Task description: Set down, please, exactly the lines below that run from the line with "based thinking and" to the line with "Chuck Schultz is a licensed engineer, Gear", both lines included.

Data records:
==*==

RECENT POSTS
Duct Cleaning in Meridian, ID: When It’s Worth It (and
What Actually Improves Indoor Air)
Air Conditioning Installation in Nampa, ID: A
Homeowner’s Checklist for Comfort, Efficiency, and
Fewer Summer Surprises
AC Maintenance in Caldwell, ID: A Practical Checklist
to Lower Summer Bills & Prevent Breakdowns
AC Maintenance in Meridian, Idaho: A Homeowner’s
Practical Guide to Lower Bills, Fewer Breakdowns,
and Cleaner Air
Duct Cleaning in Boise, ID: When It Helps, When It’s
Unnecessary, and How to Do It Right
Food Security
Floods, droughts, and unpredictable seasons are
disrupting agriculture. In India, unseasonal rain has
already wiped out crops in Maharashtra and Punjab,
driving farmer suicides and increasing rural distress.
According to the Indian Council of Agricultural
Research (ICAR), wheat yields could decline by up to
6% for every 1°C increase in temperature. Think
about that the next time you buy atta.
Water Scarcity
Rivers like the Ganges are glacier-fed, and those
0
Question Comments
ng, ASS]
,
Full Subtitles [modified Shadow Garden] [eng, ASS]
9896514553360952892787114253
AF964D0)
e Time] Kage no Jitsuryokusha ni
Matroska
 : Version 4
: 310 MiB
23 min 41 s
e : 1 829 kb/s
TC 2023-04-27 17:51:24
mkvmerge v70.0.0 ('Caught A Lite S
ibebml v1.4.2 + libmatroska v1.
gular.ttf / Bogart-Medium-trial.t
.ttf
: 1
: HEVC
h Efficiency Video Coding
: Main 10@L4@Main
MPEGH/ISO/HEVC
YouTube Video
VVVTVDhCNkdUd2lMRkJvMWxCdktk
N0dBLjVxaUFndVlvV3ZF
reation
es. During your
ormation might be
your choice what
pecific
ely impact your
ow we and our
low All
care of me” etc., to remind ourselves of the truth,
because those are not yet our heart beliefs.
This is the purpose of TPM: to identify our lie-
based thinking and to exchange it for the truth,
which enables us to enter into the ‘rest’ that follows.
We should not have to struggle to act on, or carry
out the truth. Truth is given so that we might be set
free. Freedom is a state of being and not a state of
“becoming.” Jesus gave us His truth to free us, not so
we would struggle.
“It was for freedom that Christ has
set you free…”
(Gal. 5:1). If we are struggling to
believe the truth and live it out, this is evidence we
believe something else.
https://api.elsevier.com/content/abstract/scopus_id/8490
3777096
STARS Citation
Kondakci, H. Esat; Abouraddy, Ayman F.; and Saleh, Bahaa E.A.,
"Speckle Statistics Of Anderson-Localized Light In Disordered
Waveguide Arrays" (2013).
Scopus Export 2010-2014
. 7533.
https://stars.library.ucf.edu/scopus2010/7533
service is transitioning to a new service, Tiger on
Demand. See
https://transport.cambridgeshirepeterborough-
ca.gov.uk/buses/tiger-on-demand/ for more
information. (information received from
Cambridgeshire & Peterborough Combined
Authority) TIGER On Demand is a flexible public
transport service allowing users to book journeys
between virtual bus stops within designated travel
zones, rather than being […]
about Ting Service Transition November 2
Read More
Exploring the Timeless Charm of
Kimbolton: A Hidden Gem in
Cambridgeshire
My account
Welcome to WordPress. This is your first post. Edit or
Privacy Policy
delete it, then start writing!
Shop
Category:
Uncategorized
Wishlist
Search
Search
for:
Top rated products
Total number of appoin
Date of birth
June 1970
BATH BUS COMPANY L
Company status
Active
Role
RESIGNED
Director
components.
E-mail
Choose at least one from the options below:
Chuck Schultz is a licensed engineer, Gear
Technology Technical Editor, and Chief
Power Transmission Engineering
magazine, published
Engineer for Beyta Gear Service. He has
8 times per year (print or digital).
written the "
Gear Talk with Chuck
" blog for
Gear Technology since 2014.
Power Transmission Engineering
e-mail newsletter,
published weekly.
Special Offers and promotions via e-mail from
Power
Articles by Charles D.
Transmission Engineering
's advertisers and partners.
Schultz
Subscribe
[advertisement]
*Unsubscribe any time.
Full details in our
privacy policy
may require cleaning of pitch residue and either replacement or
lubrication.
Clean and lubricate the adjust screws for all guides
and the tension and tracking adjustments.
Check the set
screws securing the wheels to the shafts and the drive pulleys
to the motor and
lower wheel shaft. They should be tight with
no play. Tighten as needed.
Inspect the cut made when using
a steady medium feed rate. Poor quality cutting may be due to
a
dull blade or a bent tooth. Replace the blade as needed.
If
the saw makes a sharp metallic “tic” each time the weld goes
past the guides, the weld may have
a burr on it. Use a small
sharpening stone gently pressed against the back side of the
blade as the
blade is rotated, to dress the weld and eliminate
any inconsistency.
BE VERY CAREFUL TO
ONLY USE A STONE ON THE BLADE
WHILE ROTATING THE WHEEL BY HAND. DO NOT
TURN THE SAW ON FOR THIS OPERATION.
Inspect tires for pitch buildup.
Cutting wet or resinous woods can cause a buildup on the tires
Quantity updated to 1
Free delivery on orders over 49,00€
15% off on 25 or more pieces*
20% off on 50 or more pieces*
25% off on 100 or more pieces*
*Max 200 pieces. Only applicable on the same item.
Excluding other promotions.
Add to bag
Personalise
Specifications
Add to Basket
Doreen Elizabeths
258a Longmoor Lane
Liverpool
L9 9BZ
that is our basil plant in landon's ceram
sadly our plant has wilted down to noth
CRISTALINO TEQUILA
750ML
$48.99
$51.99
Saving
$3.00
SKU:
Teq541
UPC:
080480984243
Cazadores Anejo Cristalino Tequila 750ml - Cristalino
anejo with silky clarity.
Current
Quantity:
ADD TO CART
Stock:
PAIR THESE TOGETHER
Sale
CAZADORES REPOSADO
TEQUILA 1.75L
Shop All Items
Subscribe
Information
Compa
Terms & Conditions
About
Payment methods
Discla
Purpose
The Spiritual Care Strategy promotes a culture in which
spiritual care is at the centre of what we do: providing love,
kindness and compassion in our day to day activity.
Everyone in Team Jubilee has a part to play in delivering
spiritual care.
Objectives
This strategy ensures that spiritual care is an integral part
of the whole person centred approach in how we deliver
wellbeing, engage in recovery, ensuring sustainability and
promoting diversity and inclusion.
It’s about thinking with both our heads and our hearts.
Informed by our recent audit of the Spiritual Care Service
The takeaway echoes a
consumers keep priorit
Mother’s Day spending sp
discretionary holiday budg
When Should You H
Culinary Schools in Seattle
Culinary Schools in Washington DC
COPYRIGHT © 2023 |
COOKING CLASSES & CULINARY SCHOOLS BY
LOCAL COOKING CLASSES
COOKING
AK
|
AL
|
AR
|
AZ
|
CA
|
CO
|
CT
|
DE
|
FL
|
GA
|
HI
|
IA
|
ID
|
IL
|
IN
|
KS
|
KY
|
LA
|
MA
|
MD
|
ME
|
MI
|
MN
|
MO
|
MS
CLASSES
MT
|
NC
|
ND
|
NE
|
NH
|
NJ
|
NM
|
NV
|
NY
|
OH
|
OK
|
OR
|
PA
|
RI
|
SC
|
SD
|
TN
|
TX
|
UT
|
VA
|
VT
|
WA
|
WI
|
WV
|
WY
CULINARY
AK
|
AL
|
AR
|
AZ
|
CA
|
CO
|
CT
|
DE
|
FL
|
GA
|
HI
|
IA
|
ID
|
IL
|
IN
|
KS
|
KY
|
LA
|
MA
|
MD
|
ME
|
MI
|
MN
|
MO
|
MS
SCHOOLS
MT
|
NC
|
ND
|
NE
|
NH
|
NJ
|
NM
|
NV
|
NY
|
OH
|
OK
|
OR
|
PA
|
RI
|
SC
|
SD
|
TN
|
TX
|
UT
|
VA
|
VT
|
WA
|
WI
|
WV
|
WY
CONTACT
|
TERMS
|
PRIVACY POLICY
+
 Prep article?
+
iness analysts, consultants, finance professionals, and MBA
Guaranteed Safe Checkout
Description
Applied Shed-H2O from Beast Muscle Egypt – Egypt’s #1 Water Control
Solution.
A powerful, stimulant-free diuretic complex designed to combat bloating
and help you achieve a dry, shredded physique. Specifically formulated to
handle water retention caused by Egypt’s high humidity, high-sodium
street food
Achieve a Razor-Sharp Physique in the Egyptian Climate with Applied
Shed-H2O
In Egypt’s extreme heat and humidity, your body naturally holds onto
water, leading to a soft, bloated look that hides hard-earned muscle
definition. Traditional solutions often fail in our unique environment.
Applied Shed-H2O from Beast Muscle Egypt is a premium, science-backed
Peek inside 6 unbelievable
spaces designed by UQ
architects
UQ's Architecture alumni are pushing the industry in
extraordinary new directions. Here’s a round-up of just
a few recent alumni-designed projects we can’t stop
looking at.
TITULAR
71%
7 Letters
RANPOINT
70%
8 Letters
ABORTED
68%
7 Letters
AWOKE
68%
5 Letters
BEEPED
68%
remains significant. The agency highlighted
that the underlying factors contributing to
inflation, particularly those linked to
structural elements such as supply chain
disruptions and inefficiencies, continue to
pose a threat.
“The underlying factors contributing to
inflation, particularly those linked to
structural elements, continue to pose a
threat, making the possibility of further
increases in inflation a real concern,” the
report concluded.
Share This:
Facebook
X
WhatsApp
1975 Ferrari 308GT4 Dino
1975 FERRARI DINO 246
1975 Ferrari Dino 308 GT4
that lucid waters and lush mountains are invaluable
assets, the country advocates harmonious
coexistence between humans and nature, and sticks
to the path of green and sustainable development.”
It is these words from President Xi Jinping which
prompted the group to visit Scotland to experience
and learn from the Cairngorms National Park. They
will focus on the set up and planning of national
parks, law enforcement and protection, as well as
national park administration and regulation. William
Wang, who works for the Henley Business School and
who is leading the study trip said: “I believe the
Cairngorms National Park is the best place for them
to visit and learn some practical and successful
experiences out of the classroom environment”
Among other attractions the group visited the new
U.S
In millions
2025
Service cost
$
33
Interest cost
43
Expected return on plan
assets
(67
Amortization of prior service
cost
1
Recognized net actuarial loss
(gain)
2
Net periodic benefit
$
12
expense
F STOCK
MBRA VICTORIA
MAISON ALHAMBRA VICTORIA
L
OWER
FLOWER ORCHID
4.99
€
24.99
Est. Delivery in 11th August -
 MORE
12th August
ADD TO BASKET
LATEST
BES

==*==

Exercise response:
based thinking and to exchange it for the truth,
which enables us to enter into the ‘rest’ that follows.
We should not have to struggle to act on, or carry
out the truth. Truth is given so that we might be set
free. Freedom is a state of being and not a state of
“becoming.” Jesus gave us His truth to free us, not so
we would struggle.
“It was for freedom that Christ has
set you free…”
(Gal. 5:1). If we are struggling to
believe the truth and live it out, this is evidence we
believe something else.
https://api.elsevier.com/content/abstract/scopus_id/8490
3777096
STARS Citation
Kondakci, H. Esat; Abouraddy, Ayman F.; and Saleh, Bahaa E.A.,
"Speckle Statistics Of Anderson-Localized Light In Disordered
Waveguide Arrays" (2013).
Scopus Export 2010-2014
. 7533.
https://stars.library.ucf.edu/scopus2010/7533
service is transitioning to a new service, Tiger on
Demand. See
https://transport.cambridgeshirepeterborough-
ca.gov.uk/buses/tiger-on-demand/ for more
information. (information received from
Cambridgeshire & Peterborough Combined
Authority) TIGER On Demand is a flexible public
transport service allowing users to book journeys
between virtual bus stops within designated travel
zones, rather than being […]
about Ting Service Transition November 2
Read More
Exploring the Timeless Charm of
Kimbolton: A Hidden Gem in
Cambridgeshire
My account
Welcome to WordPress. This is your first post. Edit or
Privacy Policy
delete it, then start writing!
Shop
Category:
Uncategorized
Wishlist
Search
Search
for:
Top rated products
Total number of appoin
Date of birth
June 1970
BATH BUS COMPANY L
Company status
Active
Role
RESIGNED
Director
components.
E-mail
Choose at least one from the options below:
Chuck Schultz is a licensed engineer, Gear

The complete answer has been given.